- **GIVEN DATA**:
------------------------
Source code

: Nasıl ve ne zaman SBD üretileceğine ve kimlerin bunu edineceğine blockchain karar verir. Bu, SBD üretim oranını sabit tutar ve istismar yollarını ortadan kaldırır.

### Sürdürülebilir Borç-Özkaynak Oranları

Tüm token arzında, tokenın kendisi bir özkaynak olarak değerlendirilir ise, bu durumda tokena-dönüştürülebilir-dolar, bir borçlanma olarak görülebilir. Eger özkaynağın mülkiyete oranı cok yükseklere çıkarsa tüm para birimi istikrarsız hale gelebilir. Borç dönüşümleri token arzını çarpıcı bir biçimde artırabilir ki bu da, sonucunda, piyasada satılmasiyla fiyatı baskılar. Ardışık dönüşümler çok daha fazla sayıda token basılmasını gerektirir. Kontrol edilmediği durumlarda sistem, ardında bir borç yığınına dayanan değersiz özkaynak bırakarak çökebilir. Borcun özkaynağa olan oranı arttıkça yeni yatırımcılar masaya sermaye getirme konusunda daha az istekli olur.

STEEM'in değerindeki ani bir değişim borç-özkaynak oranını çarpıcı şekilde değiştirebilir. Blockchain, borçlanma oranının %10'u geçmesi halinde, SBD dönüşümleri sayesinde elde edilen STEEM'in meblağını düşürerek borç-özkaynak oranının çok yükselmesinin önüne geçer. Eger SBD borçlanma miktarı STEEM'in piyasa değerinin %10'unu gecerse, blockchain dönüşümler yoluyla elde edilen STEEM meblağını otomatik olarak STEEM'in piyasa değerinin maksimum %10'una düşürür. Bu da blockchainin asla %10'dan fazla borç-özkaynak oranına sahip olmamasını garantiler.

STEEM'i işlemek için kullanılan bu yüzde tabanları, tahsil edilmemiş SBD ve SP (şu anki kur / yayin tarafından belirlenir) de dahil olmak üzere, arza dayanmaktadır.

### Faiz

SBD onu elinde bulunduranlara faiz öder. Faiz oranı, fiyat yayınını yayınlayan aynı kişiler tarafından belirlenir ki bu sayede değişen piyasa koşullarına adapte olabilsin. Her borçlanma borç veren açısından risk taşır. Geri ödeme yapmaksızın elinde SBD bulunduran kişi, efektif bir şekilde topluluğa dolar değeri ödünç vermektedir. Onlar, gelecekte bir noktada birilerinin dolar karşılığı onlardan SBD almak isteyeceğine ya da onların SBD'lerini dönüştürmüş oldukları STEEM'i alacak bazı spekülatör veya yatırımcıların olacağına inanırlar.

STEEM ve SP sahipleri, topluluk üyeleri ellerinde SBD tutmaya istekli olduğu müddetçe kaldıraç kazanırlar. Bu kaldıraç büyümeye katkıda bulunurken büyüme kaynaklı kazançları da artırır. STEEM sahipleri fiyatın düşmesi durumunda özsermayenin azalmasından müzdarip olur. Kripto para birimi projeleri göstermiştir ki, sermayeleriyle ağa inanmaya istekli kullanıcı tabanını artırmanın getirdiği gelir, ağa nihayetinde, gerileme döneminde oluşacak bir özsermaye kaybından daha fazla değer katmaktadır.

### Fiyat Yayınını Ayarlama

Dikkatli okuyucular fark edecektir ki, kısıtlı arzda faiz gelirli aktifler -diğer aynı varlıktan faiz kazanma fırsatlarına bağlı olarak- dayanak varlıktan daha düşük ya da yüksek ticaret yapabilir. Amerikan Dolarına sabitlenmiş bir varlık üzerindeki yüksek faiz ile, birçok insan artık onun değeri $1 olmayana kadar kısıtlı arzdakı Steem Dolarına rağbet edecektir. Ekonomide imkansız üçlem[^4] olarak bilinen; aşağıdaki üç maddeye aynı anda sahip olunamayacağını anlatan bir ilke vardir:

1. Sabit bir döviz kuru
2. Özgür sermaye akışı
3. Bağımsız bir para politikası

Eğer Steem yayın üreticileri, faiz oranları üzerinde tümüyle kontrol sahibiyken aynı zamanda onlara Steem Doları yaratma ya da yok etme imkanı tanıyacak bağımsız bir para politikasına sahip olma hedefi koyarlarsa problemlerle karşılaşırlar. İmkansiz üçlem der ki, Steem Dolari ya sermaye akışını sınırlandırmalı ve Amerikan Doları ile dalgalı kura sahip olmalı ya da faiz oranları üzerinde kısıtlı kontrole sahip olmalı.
------------------------
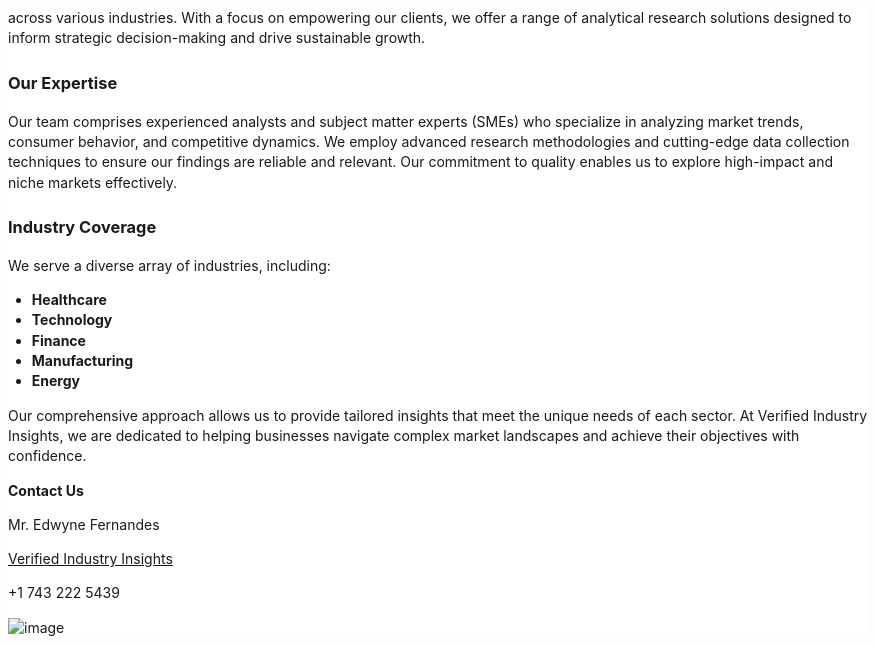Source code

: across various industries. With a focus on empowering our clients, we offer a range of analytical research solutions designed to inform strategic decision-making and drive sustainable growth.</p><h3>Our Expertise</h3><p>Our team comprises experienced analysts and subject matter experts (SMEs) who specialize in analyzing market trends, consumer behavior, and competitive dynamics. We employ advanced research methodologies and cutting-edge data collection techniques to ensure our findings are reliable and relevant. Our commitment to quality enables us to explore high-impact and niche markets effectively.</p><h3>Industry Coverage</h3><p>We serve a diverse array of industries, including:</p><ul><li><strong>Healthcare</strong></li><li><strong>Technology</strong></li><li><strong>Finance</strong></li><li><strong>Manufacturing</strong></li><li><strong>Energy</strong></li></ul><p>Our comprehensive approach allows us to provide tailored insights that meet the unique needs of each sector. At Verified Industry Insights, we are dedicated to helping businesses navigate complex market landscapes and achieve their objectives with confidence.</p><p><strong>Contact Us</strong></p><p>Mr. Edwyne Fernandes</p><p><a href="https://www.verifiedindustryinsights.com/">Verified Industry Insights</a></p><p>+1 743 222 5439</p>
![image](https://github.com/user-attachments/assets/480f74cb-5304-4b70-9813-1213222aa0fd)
------------------------
- **YOUR GOAL**:
Quote the lines word for word, everything from the line containing "STEEM ve SP" down to the line containing "Eğer Steem yayın", including both of those lines.

- **RESULT OF THIS EXERCISE**:
STEEM ve SP sahipleri, topluluk üyeleri ellerinde SBD tutmaya istekli olduğu müddetçe kaldıraç kazanırlar. Bu kaldıraç büyümeye katkıda bulunurken büyüme kaynaklı kazançları da artırır. STEEM sahipleri fiyatın düşmesi durumunda özsermayenin azalmasından müzdarip olur. Kripto para birimi projeleri göstermiştir ki, sermayeleriyle ağa inanmaya istekli kullanıcı tabanını artırmanın getirdiği gelir, ağa nihayetinde, gerileme döneminde oluşacak bir özsermaye kaybından daha fazla değer katmaktadır.

### Fiyat Yayınını Ayarlama

Dikkatli okuyucular fark edecektir ki, kısıtlı arzda faiz gelirli aktifler -diğer aynı varlıktan faiz kazanma fırsatlarına bağlı olarak- dayanak varlıktan daha düşük ya da yüksek ticaret yapabilir. Amerikan Dolarına sabitlenmiş bir varlık üzerindeki yüksek faiz ile, birçok insan artık onun değeri $1 olmayana kadar kısıtlı arzdakı Steem Dolarına rağbet edecektir. Ekonomide imkansız üçlem[^4] olarak bilinen; aşağıdaki üç maddeye aynı anda sahip olunamayacağını anlatan bir ilke vardir:

1. Sabit bir döviz kuru
2. Özgür sermaye akışı
3. Bağımsız bir para politikası

Eğer Steem yayın üreticileri, faiz oranları üzerinde tümüyle kontrol sahibiyken aynı zamanda onlara Steem Doları yaratma ya da yok etme imkanı tanıyacak bağımsız bir para politikasına sahip olma hedefi koyarlarsa problemlerle karşılaşırlar. İmkansiz üçlem der ki, Steem Dolari ya sermaye akışını sınırlandırmalı ve Amerikan Doları ile dalgalı kura sahip olmalı ya da faiz oranları üzerinde kısıtlı kontrole sahip olmalı.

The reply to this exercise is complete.